BRIEF
Each line of the listing below containing the word "knee" should be returned.

DATA FOR PROCESSING
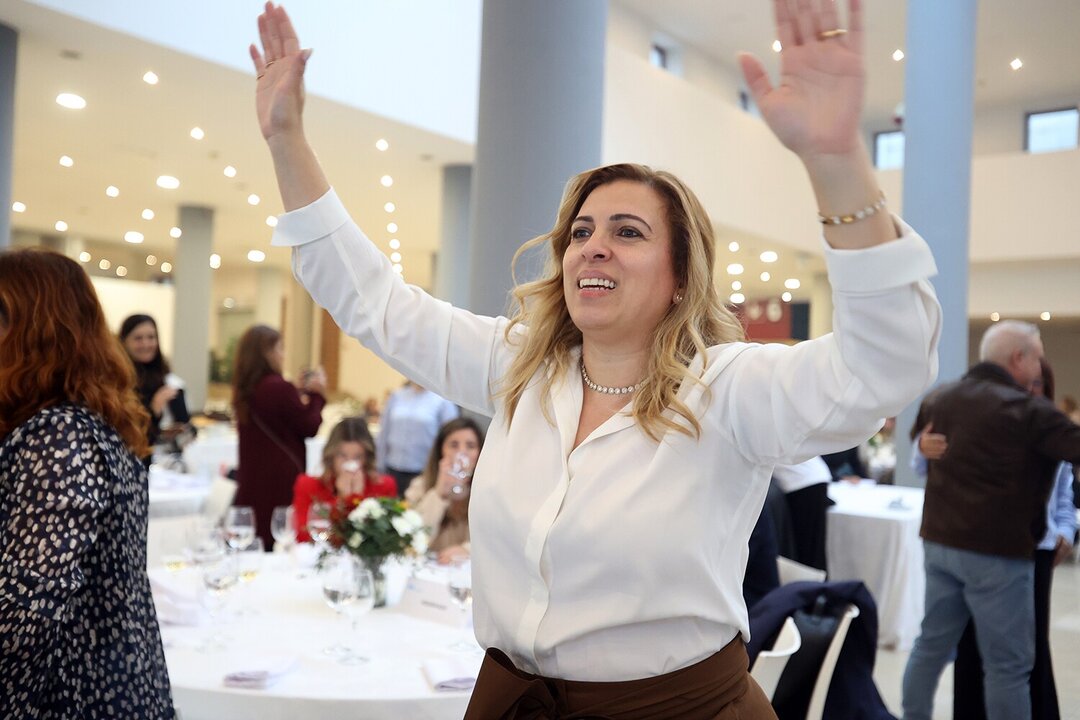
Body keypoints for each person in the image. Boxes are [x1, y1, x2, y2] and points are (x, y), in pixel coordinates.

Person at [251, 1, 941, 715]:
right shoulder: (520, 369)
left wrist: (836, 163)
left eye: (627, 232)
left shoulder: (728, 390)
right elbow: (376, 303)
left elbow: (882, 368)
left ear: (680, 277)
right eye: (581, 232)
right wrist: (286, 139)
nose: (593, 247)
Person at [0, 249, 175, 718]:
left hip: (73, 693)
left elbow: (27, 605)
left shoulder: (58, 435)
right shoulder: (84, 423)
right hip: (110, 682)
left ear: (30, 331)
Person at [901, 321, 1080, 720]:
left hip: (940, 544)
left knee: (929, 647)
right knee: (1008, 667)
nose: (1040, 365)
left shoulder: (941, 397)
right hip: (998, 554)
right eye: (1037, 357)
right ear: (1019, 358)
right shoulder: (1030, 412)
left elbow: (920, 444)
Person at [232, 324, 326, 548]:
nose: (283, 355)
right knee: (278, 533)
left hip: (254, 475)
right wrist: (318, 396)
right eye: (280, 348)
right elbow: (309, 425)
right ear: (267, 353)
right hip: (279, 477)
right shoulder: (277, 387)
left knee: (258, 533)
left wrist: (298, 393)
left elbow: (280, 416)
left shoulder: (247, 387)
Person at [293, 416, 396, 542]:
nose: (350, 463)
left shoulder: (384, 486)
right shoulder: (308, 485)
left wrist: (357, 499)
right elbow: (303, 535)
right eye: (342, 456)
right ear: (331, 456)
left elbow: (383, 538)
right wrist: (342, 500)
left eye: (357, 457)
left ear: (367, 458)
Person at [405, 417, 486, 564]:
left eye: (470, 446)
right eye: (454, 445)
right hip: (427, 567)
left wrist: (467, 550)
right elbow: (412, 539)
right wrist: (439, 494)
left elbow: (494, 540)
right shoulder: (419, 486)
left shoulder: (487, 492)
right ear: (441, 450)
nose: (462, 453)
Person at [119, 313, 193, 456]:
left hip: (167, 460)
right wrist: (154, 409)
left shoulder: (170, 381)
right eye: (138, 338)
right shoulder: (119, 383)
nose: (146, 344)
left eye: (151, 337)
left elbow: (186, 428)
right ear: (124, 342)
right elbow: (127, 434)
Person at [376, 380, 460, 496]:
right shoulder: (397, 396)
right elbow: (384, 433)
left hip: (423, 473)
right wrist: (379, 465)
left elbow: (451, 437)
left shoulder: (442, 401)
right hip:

RESPONSE AREA
left knee: (929, 647)
right knee: (1008, 667)
right knee: (278, 533)
left knee: (258, 533)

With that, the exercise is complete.